When Ford launched its in-car communication and entertainment system nearly a decade ago, the automaker was hailed by some as a tech innovator in the industry. The software-based system called Sync was released across its entire model line-up, and helped Ford standout from other competitors as the economic recession caused vehicles sales to crash.

The company’s second iteration that followed a few years later—MyFord Touch and SYNC infotainment system—was like a terrible sequel to a classic movie: nobody enjoyed it, and it just made you nostalgic for the original. The system was glitchy and users were often treated to the black screen of death.

And it turns out, Ford engineers, members of the Ford family, and CEO Mark Fields, who was president of the Americas at the time of the its release, were as frustrated with the system as their customers.

Court documents from a 2013 class-action lawsuit filed in the United States District Court in the Northern District of California, details the internal turmoil surrounding the Ford MyTouch system. The lawsuit, which has plaintiffs in nine states, including California, Colorado, Massachusetts, New Jersey, North Carolina, Ohio, Texas, Virginia and Washington, claims the automaker knew the system was flawed when it was first introduced in 2011 model year vehicles. The case is expected to go to trial next year.

Forbes first reported on the details of the court documents. Ford declined to comment on this story citing pending litigation.

The court docs show engineers were worried about the system even before its release. When one engineer suggested that a photo of Ford’s Oakville Assembly Plant be used as a background photo on MyFord Touch, another co-worker suggested it would be more fitting if it someone used Photoshop to alter the image to read “abandon hope all ye who enter here,” the Detroit News reported.

How Mark Fields Describes Ford

Some other the highlights include Bill Ford, the company’s executive chairman, becoming stranded in an unfamiliar area when the navigation feature on the system crashed; one engineer declaring “those poor customers” in one email, and several emails that depict a frustrated Fields. One email suggests Fields may have smashed the screen in one vehicle. Court documents describe one of the Sync engineer receiving a photo of a broken screen from a mechanic and then this: “I think Mark Fields may have been a little aggravated with the system.”
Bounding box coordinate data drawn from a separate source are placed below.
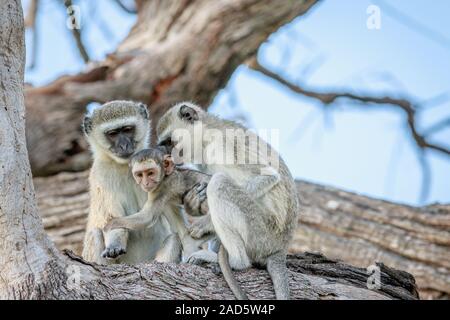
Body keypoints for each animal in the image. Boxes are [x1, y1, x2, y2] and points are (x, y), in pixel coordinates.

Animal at [81, 101, 179, 264]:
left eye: (127, 129)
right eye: (113, 134)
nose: (124, 146)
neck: (126, 166)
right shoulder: (101, 174)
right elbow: (112, 219)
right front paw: (114, 245)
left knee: (173, 239)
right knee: (95, 234)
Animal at [103, 148, 248, 300]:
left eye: (150, 172)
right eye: (140, 174)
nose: (146, 183)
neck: (166, 176)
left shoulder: (161, 188)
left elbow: (147, 218)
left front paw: (110, 225)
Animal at [156, 102, 300, 300]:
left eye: (169, 143)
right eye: (164, 145)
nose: (169, 157)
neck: (207, 137)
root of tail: (280, 248)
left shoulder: (227, 144)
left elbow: (269, 176)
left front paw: (204, 223)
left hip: (261, 233)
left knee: (219, 183)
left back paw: (235, 261)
Attempts to improve the system weren’t received any better. In one email exchange, a frustrated engineer described the upgrade as a “polished turd.”

Ford did, thankfully, ditch MyFord Touch. The company introduced a new system called Sync 3 for its 2016 model-year vehicles that uses voice commands to make calls, listen to music, control car functions, and select apps through its AppLink technology. It’s been well-received, and even has other automakers choosing to adopt the platform. Toyota said in January to would use Ford’s SmartDeviceLink technology, an open source version of Ford AppLink.